■ Problem description
Only the images are to be dropped; the records themselves must be repeated exactly.
BEGIN Listed records
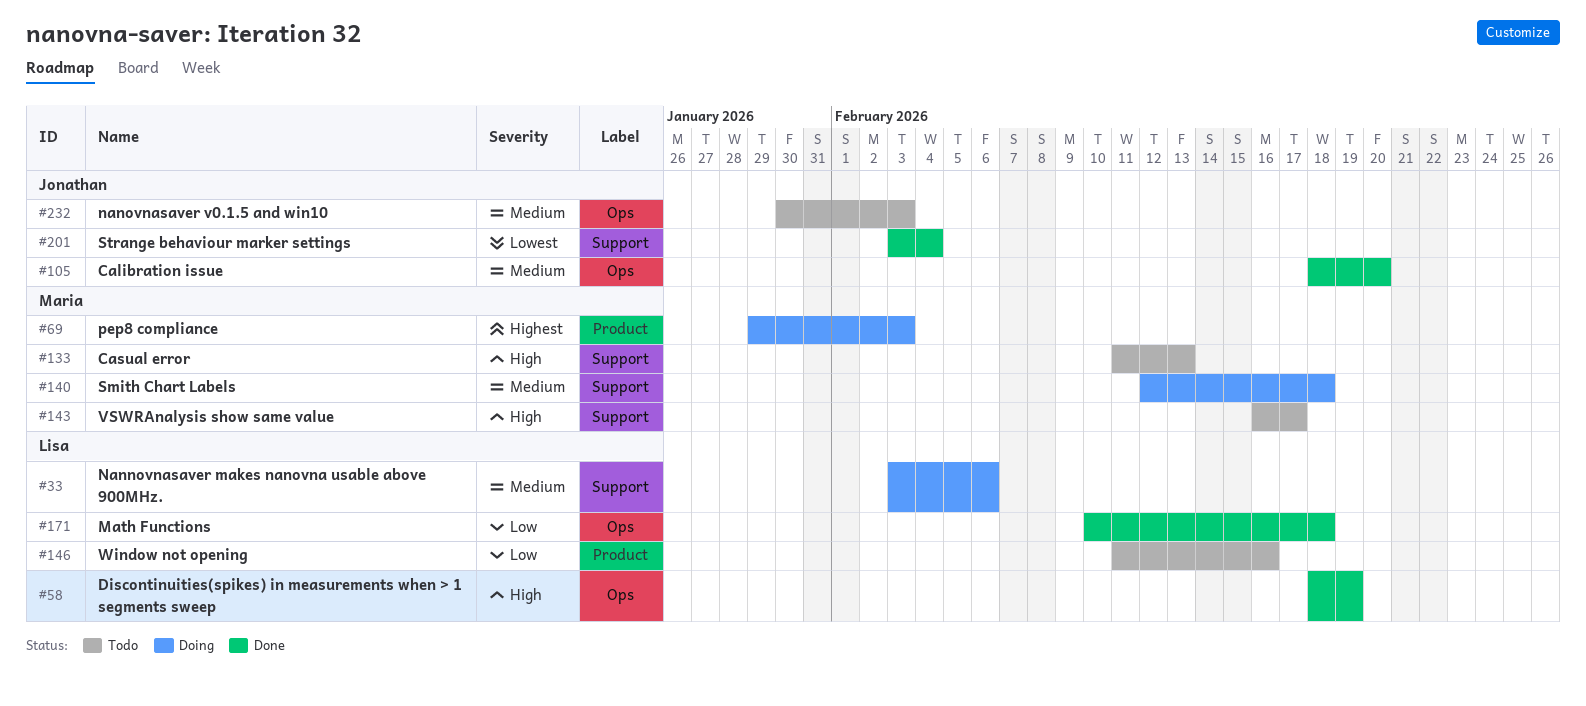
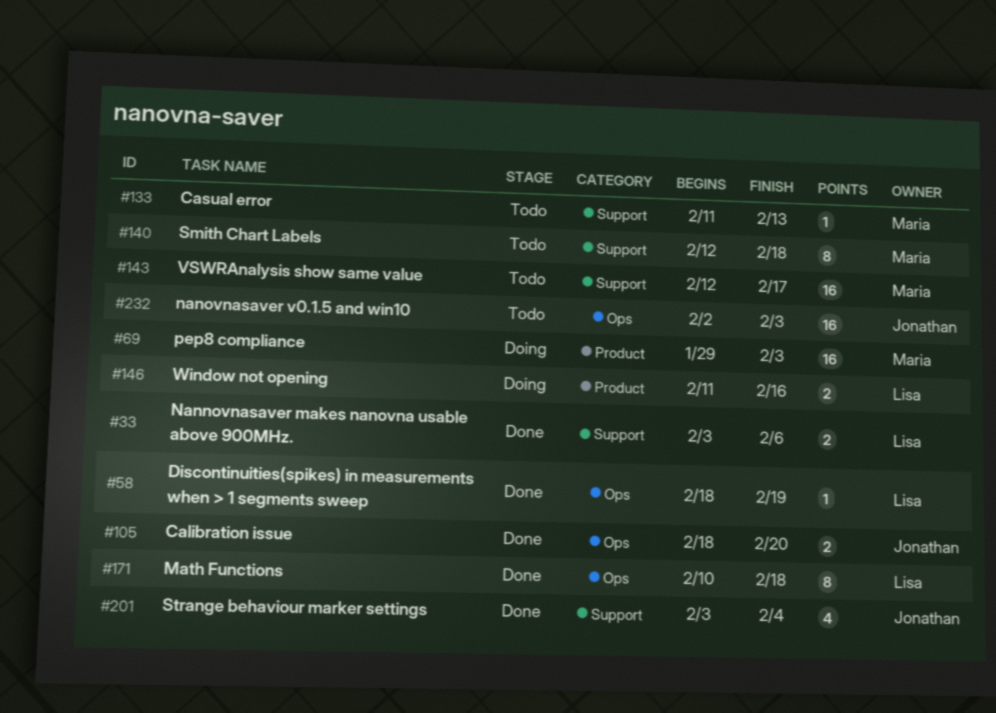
#33, status: Doing -> Done
#140, status: Doing -> Todo
#143, start: Feb 16 -> Feb 12
#146, status: Todo -> Doing
#232, start: Jan 30 -> Feb 2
END Listed records
■ Reply
#33, status: Doing -> Done
#140, status: Doing -> Todo
#143, start: Feb 16 -> Feb 12
#146, status: Todo -> Doing
#232, start: Jan 30 -> Feb 2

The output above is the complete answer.